**Problem to work on**
Below is a block of records. Copy every line in it that contains the word "with".

**Available data**
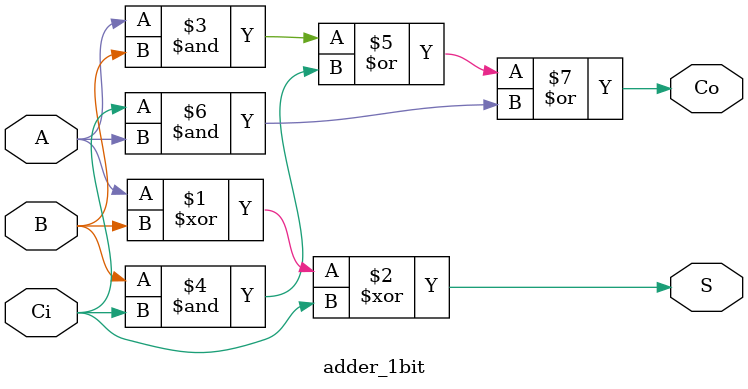
<source format=v>
`timescale 1ns / 1ps
module adder_1bit(A,B,Ci,S,Co
    );
	input wire A,B,Ci;
	output wire S,Co;
	assign S=A^B^Ci;
	assign Co=A&B|B&Ci|Ci&A;
endmodule

</source>
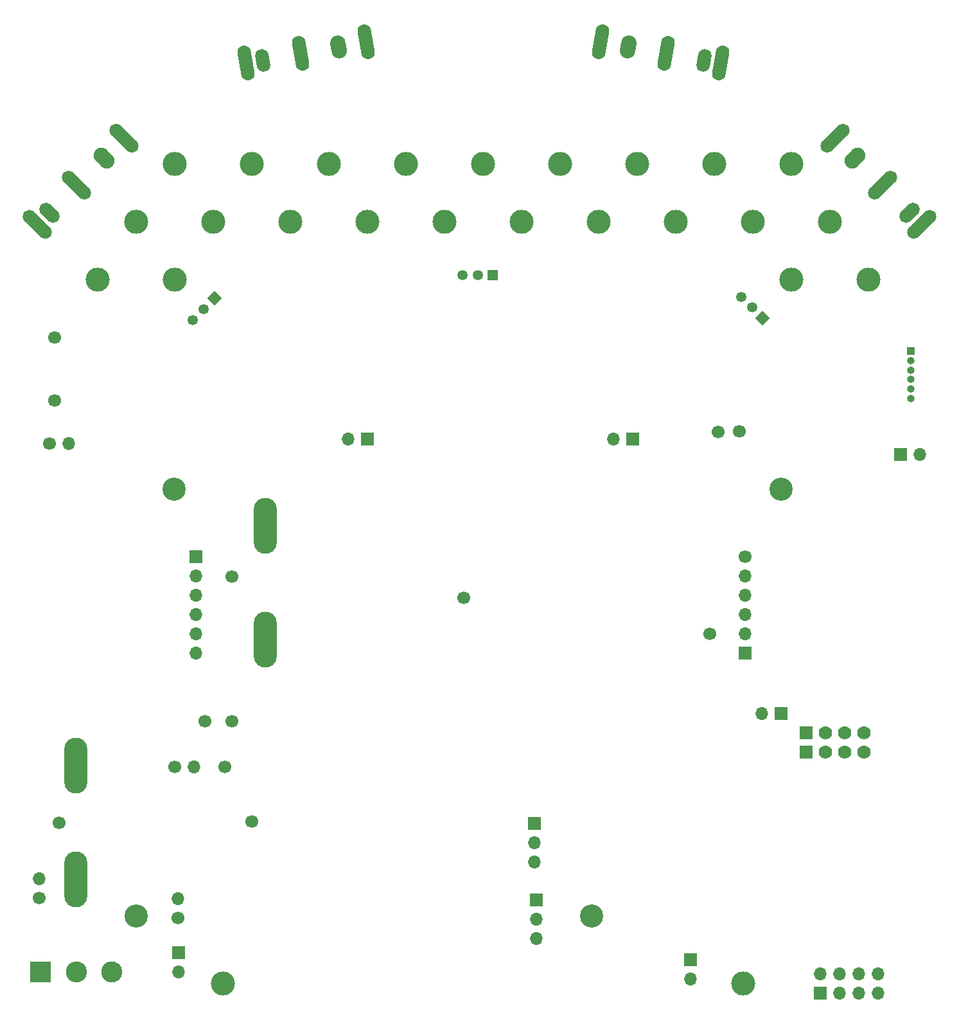
<source format=gbs>
G04 #@! TF.GenerationSoftware,KiCad,Pcbnew,8.0.4*
G04 #@! TF.CreationDate,2024-08-16T09:30:41-05:00*
G04 #@! TF.ProjectId,MotorBoardv3_2,4d6f746f-7242-46f6-9172-6476335f322e,V2.0.2b*
G04 #@! TF.SameCoordinates,Original*
G04 #@! TF.FileFunction,Soldermask,Bot*
G04 #@! TF.FilePolarity,Negative*
%FSLAX46Y46*%
G04 Gerber Fmt 4.6, Leading zero omitted, Abs format (unit mm)*
G04 Created by KiCad (PCBNEW 8.0.4) date 2024-08-16 09:30:41*
%MOMM*%
%LPD*%
G01*
G04 APERTURE LIST*
G04 Aperture macros list*
%AMHorizOval*
0 Thick line with rounded ends*
0 $1 width*
0 $2 $3 position (X,Y) of the first rounded end (center of the circle)*
0 $4 $5 position (X,Y) of the second rounded end (center of the circle)*
0 Add line between two ends*
20,1,$1,$2,$3,$4,$5,0*
0 Add two circle primitives to create the rounded ends*
1,1,$1,$2,$3*
1,1,$1,$4,$5*%
%AMRotRect*
0 Rectangle, with rotation*
0 The origin of the aperture is its center*
0 $1 length*
0 $2 width*
0 $3 Rotation angle, in degrees counterclockwise*
0 Add horizontal line*
21,1,$1,$2,0,0,$3*%
G04 Aperture macros list end*
%ADD10C,3.175000*%
%ADD11R,1.700000X1.700000*%
%ADD12O,1.700000X1.700000*%
%ADD13C,1.700000*%
%ADD14HorizOval,2.032000X0.088213X-0.500282X-0.088213X0.500282X0*%
%ADD15HorizOval,1.778000X0.110267X-0.625353X-0.110267X0.625353X0*%
%ADD16HorizOval,1.778000X0.253613X-1.438312X-0.253613X1.438312X0*%
%ADD17RotRect,1.350000X1.350000X135.000000*%
%ADD18C,1.350000*%
%ADD19R,2.775000X2.775000*%
%ADD20C,2.775000*%
%ADD21RotRect,1.350000X1.350000X225.000000*%
%ADD22HorizOval,2.032000X0.359210X-0.359210X-0.359210X0.359210X0*%
%ADD23HorizOval,1.778000X0.449013X-0.449013X-0.449013X0.449013X0*%
%ADD24HorizOval,1.778000X1.032729X-1.032729X-1.032729X1.032729X0*%
%ADD25R,1.000000X1.000000*%
%ADD26O,1.000000X1.000000*%
%ADD27C,3.048000*%
%ADD28O,3.048000X7.366000*%
%ADD29R,1.350000X1.350000*%
%ADD30R,1.778000X1.778000*%
%ADD31C,1.778000*%
%ADD32HorizOval,2.032000X-0.359210X-0.359210X0.359210X0.359210X0*%
%ADD33HorizOval,1.778000X-0.449013X-0.449013X0.449013X0.449013X0*%
%ADD34HorizOval,1.778000X-1.032729X-1.032729X1.032729X1.032729X0*%
%ADD35HorizOval,2.032000X-0.088213X-0.500282X0.088213X0.500282X0*%
%ADD36HorizOval,1.778000X-0.110267X-0.625353X0.110267X0.625353X0*%
%ADD37HorizOval,1.778000X-0.253613X-1.438312X0.253613X1.438312X0*%
G04 APERTURE END LIST*
D10*
X149860000Y-43180000D03*
X139700000Y-43180000D03*
X68580000Y-43180000D03*
X78740000Y-43180000D03*
D11*
X128905000Y-79375000D03*
D12*
X126365000Y-79375000D03*
D11*
X93980000Y-79375000D03*
D12*
X91440000Y-79375000D03*
D10*
X160020000Y-58420000D03*
D13*
X72517000Y-116586000D03*
D11*
X69088000Y-147066000D03*
D12*
X69088000Y-149606000D03*
D14*
X90131412Y-27752934D03*
D15*
X80125765Y-29517199D03*
D16*
X85128588Y-28635066D03*
X93794899Y-27106962D03*
X77939492Y-29902698D03*
D10*
X114300000Y-50800000D03*
D13*
X78740000Y-129794000D03*
D10*
X68580000Y-58420000D03*
X73660000Y-50800000D03*
D17*
X146050000Y-63500000D03*
D18*
X144635786Y-62085786D03*
X143221573Y-60671573D03*
D13*
X68961000Y-142499000D03*
D12*
X68961000Y-139959000D03*
D13*
X106680000Y-100330000D03*
D10*
X88900000Y-43180000D03*
D13*
X143002000Y-78359000D03*
D19*
X50863500Y-149606000D03*
D20*
X55563500Y-149606000D03*
X60263500Y-149606000D03*
D11*
X116205000Y-140081000D03*
D12*
X116205000Y-142621000D03*
X116205000Y-145161000D03*
D13*
X52705000Y-66040000D03*
X140208000Y-78486000D03*
D10*
X144780000Y-50800000D03*
X134620000Y-50800000D03*
X83820000Y-50800000D03*
X104140000Y-50800000D03*
X119380000Y-43180000D03*
D21*
X73768949Y-60914872D03*
D18*
X72354735Y-62329086D03*
X70940522Y-63743299D03*
D13*
X52705000Y-74295000D03*
D22*
X59200051Y-42399949D03*
D23*
X52015846Y-49584154D03*
D24*
X55607949Y-45992051D03*
X61830488Y-39769512D03*
X50446069Y-51153931D03*
D10*
X124460000Y-50800000D03*
X63500000Y-50800000D03*
D13*
X139065000Y-105048000D03*
D25*
X165608000Y-67818000D03*
D26*
X165608000Y-69068000D03*
X165608000Y-70318000D03*
X165608000Y-71568000D03*
X165608000Y-72818000D03*
X165608000Y-74068000D03*
D11*
X148463000Y-115570000D03*
D12*
X145923000Y-115570000D03*
D11*
X115951000Y-130048000D03*
D12*
X115951000Y-132588000D03*
X115951000Y-135128000D03*
D13*
X68580000Y-122555000D03*
D12*
X71120000Y-122555000D03*
D10*
X99060000Y-43180000D03*
X58420000Y-58420000D03*
D11*
X136525000Y-147955000D03*
D12*
X136525000Y-150495000D03*
D27*
X63500000Y-142250000D03*
X123500000Y-142250000D03*
X148500000Y-86050000D03*
X68500000Y-86050000D03*
D28*
X55500000Y-137450000D03*
X55500000Y-122450000D03*
X80500000Y-105850000D03*
X80500000Y-90850000D03*
D11*
X71297800Y-94950000D03*
D12*
X71297800Y-97490000D03*
X71297800Y-100030000D03*
X71297800Y-102570000D03*
X71297800Y-105110000D03*
X71297800Y-107650000D03*
D11*
X143687800Y-107650000D03*
D12*
X143687800Y-105110000D03*
X143687800Y-102570000D03*
X143687800Y-100030000D03*
X143687800Y-97490000D03*
D13*
X143687800Y-94950000D03*
D10*
X149860000Y-58420000D03*
X129540000Y-43180000D03*
D29*
X110490000Y-57785000D03*
D18*
X108490000Y-57785000D03*
X106490000Y-57785000D03*
D10*
X74930000Y-151130000D03*
D30*
X151765000Y-120650000D03*
D31*
X154305000Y-120650000D03*
X156845000Y-120650000D03*
X159385000Y-120650000D03*
D30*
X151765000Y-118110000D03*
D31*
X154305000Y-118110000D03*
X156845000Y-118110000D03*
X159385000Y-118110000D03*
D11*
X153670000Y-152400000D03*
D12*
X156210000Y-152400000D03*
X158750000Y-152400000D03*
X161290000Y-152400000D03*
X161290000Y-149860000D03*
X158750000Y-149860000D03*
X156210000Y-149860000D03*
X153670000Y-149860000D03*
D13*
X76073000Y-116586000D03*
D11*
X164211000Y-81407000D03*
D12*
X166751000Y-81407000D03*
D10*
X143510000Y-151130000D03*
X93980000Y-50800000D03*
D13*
X76073000Y-97536000D03*
X53340000Y-129940000D03*
D10*
X109220000Y-43180000D03*
D13*
X50673000Y-139827000D03*
D12*
X50673000Y-137287000D03*
D10*
X154940000Y-50800000D03*
D13*
X75184000Y-122555000D03*
X52070000Y-80010000D03*
D12*
X54610000Y-80010000D03*
D32*
X158223949Y-42399949D03*
D33*
X165408154Y-49584154D03*
D34*
X161816051Y-45992051D03*
X155593512Y-39769512D03*
X166977931Y-51153931D03*
D35*
X128333988Y-27752934D03*
D36*
X138339635Y-29517199D03*
D37*
X133336812Y-28635066D03*
X124670501Y-27106962D03*
X140525908Y-29902698D03*
M02*

</source>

**Task solution**
0 Thick line with rounded ends*
0 Rectangle, with rotation*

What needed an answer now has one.